= EXERCISES TO COMPLETE =
**a)** Answer these questions about the BVX 2019 show post:
(i) Who hauled the horses to the show this year?
(ii) What happened to the stall sign made for Annie?
(iii) Next to which of Show Buddy's horses did Annie seem most content when tied?
**b)** Continue the BVX 2019 show post, picking up after its final sentence.

Start of SUPPLIED TEXT

Friday, September 27, 2019

BVX 2019: Day 1, Dressage and Halter

Following our successful First Level debut at the TBC Dressage show, Annie and I put in a few schooling rides to really solidify the leg yielding and chip away at the lengthenings. We didn't work particularly hard though, because part of me just wanted to play around and enjoy my pony. So... we did just that.

Excellent show prep.
Like a few other bloggers, I was beginning to feel the yearly burn-out mid-August, but managed to kinda push through it until the BVX was over and done with. Annie and I have been busy pretty much all year long (actually, we've been pretty busy these last three years), working hard at solidifying the basics and pushing to creep up a level, and I was starting to just feel kinda... over it. So instead of panicking, over-riding and making myself and the horse miserable, I took the opportunity to enjoy myself, shows be damned.

This meant we did quite a lot of trail riding - both in groups and solo-style. Annie has become such a solid trail citizen, and I'm glad I've taken the time to prep her for that. She still has a ways to go when trail riding in groups of 3 or more, but we're slowly but surely getting her acquainted with large groups and understanding why we're there in the first place. On one particular ride, it took a bit for her to settle - she was a bit jiggy and huffy (altho, so was the one Draft X that came along), but in the end paired herself up with a cute little paint mare and realized she didn't need to be quite so extra. I was pretty pleased, as this was one of the largest groups we've ever ridden with.

It wasn't long before we were staring the BVX in the face - while I didn't feel completely confident in First Level, I knew it was achievable. Perhaps not the most prepared, but we could more or less do the things.

In no time at all, we were packed and well on our way to the grounds, dogs and camper in tow. Like usual, Show Buddy hauled the horses (well, Show Buddy's mom did this year), so we followed her out and although Annie was slightly looky, I was pretty pleased with her overall "ah, this is nbd" attitude as I tacked up. I headed to the ring with Show Buddy, her brother (who would be showing for the very first time at the BVX) and their horses.

She warmed up really well and I didn't push a lot of buttons - just wanted to have her relaxed and engaged. Since she was both of those things, we kept the ride very light and touched briefly on our leg yields, ensuring we still had a canter, and worked a bit of stretchy trot in. I was pretty pleased overall, since I was curious if the hoards of sites and sounds would ruffle her a bit. The activity at the BVX is like none other - concerts, rodeos, 4-H kiddos and animals, regular pedestrian traffic, and a carnival are all jam-packed into the town's fairgrounds. It makes for a very fun and bustling time, but can be sensory overload for some sensitive horses.

We made it!
I also made a cute little stall sign for her, which
ended up getting sopping wet from the overnight rain storms.
Following our successful ride, I took notice that Annie started to gravitate herself towards Show Buddy's other two horses, and seemed to be most content when she was tied next to one of them - especially Hayden. I talked it over with Show Buddy at length, and we came up with a game plan to ensure that Annie would be "buddied up" for the length of the show so as to not overwhelm or cause any accessory issues.

End of SUPPLIED TEXT
Start of DATA

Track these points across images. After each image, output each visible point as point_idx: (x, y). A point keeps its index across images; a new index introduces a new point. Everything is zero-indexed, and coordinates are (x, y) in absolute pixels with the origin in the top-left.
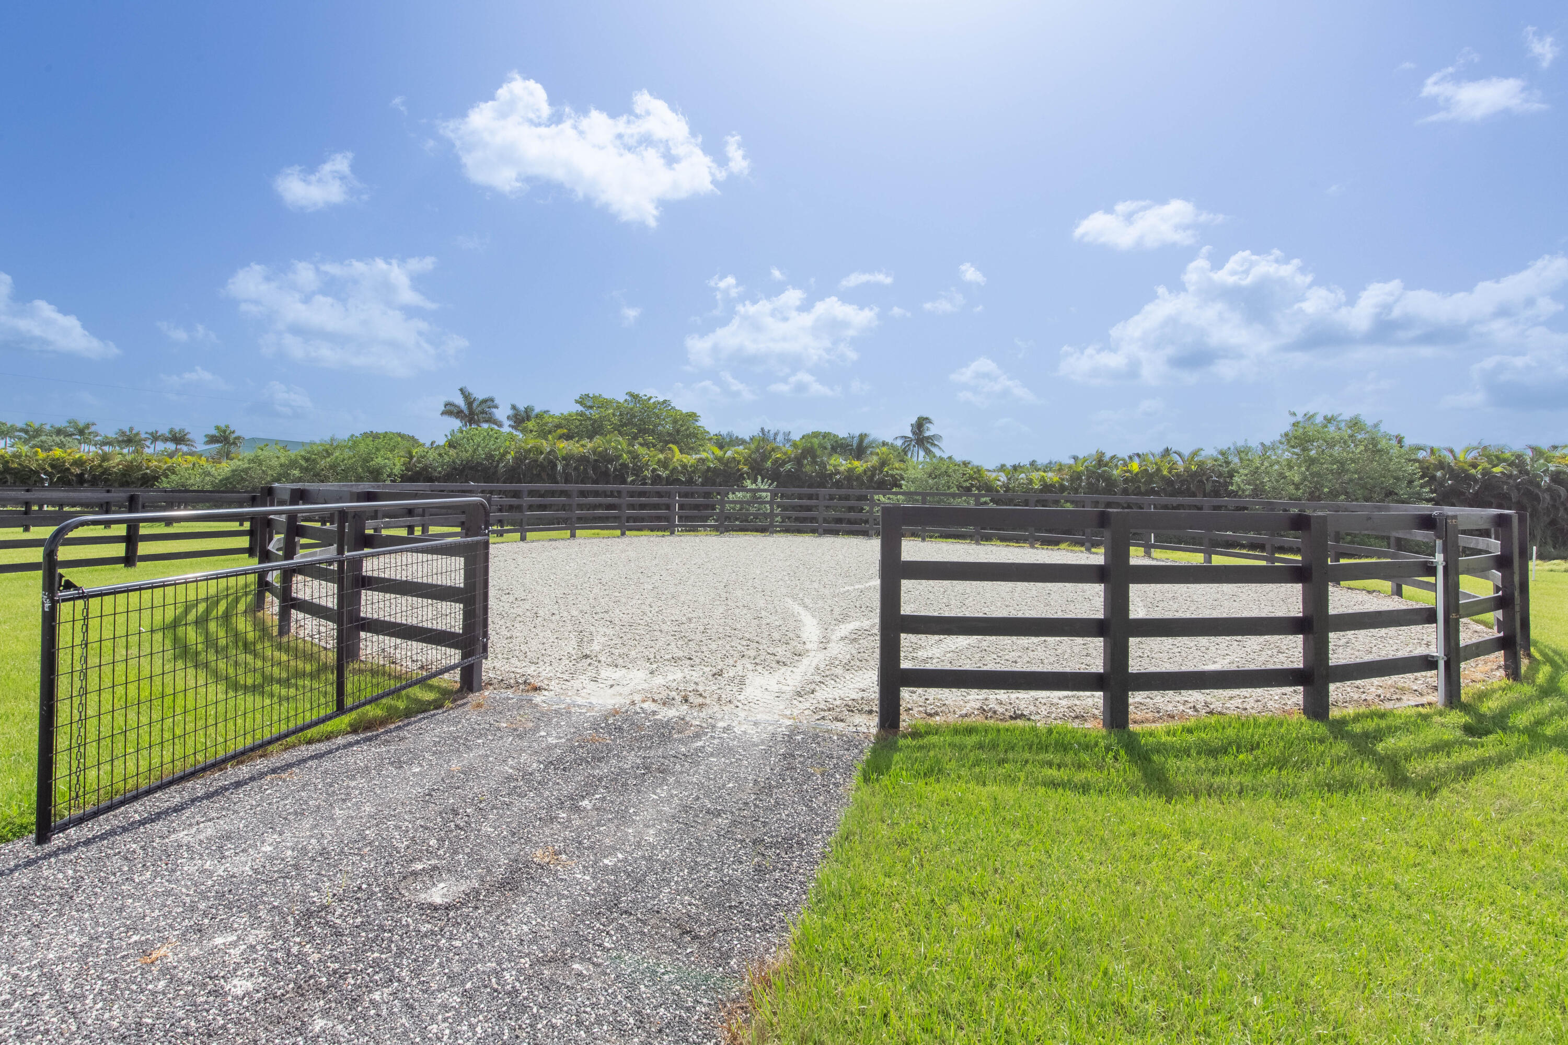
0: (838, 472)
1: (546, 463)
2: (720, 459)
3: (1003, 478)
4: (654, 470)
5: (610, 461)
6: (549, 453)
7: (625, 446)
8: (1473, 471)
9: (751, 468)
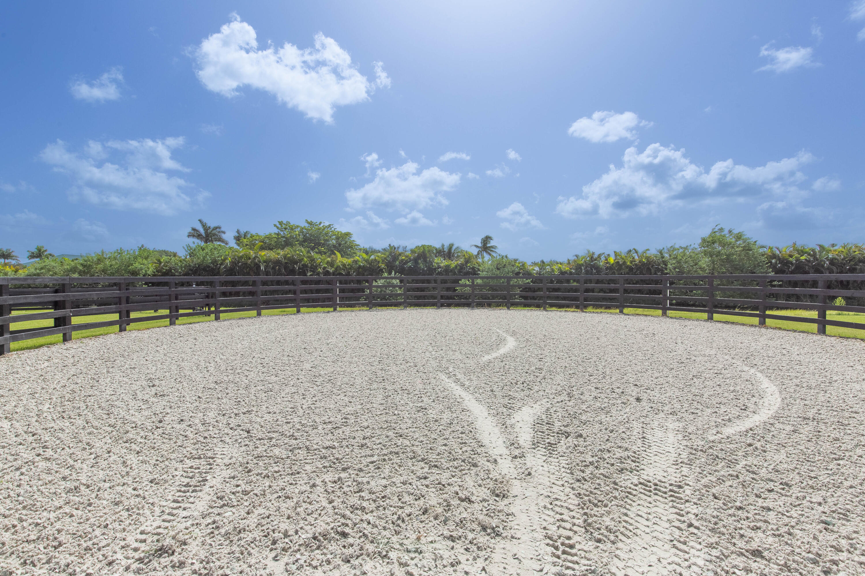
0: (439, 267)
1: (253, 265)
2: (367, 261)
3: (537, 269)
4: (324, 268)
5: (296, 263)
6: (254, 258)
7: (305, 253)
8: (791, 259)
9: (387, 265)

End of DATA

= REPLIES =
**a)**
(i) Show Buddy's mom.
(ii) It got sopping wet from the overnight rain storms.
(iii) Hayden.

**b)**
For the most part, she was "alright" at the trailer, but there were a few times she had to be alone. She fussed a lot, kicked out a few times, and pawed at the hub-caps during those times, and by Day 3 I was pretty fed up with her behavior. I think it's one of those things that is going to take time, so I did my best to stick to my guns and didn't reward any negative behavior and disciplined as necessary (as well as ignored when appropriate). As a sidenote, have any of my readers dealt with a horse who is buddy sour and acts like a moron when tied alone? She used to be naughty when I hauled her solo-style and tied solo regardless of having a buddy or not, but now it is moreso to do with when we arrive somewhere with a buddy, she won't just stand there. The irony is that she hacks out alone and has no problem leaving friends while hacking out to go home... she doesn't drag me back to the barn to see Spud... doesn't play up when leaving the barn... It's purely when we are at events, especially when we trailer with someone else.

All settled in.
Anyways, we got the horses bathed and I was happy with how she acted for that, as there was a lot of activity around the bathing station at that time. I let her graze to dry off while Show Buddy and her brother finished up with their horses, and put her up in her stall with hay and water before heading to town for a dinner of our own. She was still nervous and edgy in the stalls, but didn't wig out like she did the first time I brought her to the BVX. My horses don't spend a lot of time in stalls, so it's always "news" to them when they have to spend overnight in one. I was pretty pleased to find new poop stains all over her blankets from the night before, so she took the time to adequately rest and her food intake, although slightly less, was still a decent amount as compared to our first BVX endeavor.

Thursday morning rolled in, and we slowly got up and ready. Show Buddy's brother had offered to feed our horses each morning, so we gladly took him up on that and relished in the fact we could sleep in a bit.

I wasn't riding until near 1 o'clock, so took my time getting everything organized and getting myself together. We did have a Halter class near 11:30, so I brought Annie up from her stall nd started to knock out the plentiful of shavings in her tail, check her braids and add elastics if necessary, and popped her bridle on. She was being downright rotten at the trailer, which was unfortunate, as it only increased the amount of tension between us.

Pictured: the brief moment wherein she was not a butt head.
In the ring, she was a bit of a butt-head. Consistently whirling her head around, refusing to stand set up, etc. I did the best I could, and tried to keep her brain in it's basket, but it wasn't a great start. Towards the end of the class, she stood and started to get her shit together. I knew we wouldn't place well, but it was good to do for practice and for simply getting Annie into the ring. We placed 5th out of 7.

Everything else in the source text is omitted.